=== Data for review ===
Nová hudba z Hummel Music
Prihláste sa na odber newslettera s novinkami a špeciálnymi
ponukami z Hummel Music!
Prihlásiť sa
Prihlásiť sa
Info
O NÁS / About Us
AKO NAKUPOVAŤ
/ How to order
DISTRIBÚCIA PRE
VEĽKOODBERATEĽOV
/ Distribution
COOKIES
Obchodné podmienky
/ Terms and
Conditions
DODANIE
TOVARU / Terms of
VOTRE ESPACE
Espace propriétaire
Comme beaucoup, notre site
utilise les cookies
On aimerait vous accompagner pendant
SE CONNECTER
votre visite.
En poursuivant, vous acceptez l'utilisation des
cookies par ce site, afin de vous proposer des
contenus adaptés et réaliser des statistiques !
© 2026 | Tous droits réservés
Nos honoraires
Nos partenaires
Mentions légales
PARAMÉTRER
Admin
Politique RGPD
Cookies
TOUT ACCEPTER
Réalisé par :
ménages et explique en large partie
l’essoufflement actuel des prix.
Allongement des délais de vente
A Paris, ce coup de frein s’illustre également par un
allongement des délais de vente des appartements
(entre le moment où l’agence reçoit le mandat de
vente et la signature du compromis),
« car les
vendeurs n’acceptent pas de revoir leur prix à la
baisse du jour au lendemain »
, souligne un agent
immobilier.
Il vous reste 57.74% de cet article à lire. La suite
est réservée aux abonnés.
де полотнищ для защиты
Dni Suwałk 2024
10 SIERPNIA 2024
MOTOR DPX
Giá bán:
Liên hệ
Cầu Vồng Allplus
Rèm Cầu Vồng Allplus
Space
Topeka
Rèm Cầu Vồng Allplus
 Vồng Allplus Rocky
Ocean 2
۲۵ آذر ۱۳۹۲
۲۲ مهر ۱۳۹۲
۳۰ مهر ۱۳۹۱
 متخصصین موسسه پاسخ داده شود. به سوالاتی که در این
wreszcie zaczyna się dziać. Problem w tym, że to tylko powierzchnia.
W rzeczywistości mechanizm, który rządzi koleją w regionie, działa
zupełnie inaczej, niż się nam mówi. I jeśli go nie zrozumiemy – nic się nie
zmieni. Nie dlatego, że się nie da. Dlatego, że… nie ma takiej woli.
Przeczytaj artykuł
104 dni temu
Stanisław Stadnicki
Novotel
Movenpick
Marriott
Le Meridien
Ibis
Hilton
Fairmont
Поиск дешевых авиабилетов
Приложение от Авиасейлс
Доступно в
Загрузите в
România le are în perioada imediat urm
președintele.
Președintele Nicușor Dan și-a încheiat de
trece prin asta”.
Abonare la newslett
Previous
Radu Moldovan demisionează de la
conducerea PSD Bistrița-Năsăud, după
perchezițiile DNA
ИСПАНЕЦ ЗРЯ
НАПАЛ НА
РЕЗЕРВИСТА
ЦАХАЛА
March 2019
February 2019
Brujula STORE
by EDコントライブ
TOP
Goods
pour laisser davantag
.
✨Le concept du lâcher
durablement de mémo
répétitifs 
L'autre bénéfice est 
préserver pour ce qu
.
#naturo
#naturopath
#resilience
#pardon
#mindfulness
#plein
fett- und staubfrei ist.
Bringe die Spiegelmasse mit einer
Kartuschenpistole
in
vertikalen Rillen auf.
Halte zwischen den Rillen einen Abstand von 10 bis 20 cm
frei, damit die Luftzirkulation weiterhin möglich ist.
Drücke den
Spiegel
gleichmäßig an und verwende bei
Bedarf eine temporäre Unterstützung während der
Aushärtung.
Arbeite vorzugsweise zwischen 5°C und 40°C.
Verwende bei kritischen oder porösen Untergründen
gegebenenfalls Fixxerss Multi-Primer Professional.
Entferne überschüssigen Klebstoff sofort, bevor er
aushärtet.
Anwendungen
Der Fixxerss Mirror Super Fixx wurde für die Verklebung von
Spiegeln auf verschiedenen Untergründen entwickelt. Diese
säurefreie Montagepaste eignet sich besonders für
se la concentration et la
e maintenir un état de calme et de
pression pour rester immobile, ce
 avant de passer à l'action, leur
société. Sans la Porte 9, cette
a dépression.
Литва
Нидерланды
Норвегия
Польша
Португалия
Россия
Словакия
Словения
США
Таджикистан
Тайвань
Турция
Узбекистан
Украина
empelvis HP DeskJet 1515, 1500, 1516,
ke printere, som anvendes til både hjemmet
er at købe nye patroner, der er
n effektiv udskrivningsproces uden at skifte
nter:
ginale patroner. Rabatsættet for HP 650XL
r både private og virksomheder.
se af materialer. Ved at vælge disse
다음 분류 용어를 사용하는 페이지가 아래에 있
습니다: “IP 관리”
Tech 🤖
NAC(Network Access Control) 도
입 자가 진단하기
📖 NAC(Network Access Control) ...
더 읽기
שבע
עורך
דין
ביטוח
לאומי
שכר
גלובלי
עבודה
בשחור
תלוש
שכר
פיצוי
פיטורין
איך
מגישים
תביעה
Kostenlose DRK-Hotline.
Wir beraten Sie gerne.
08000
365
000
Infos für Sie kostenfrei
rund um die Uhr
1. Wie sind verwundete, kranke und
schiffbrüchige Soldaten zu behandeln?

=== Your objective ===
Retype, exactly as written, everything from the first line of the data above through the line containing "Obchodné podmienky". Nothing else should appear.

=== Solution ===
Nová hudba z Hummel Music
Prihláste sa na odber newslettera s novinkami a špeciálnymi
ponukami z Hummel Music!
Prihlásiť sa
Prihlásiť sa
Info
O NÁS / About Us
AKO NAKUPOVAŤ
/ How to order
DISTRIBÚCIA PRE
VEĽKOODBERATEĽOV
/ Distribution
COOKIES
Obchodné podmienky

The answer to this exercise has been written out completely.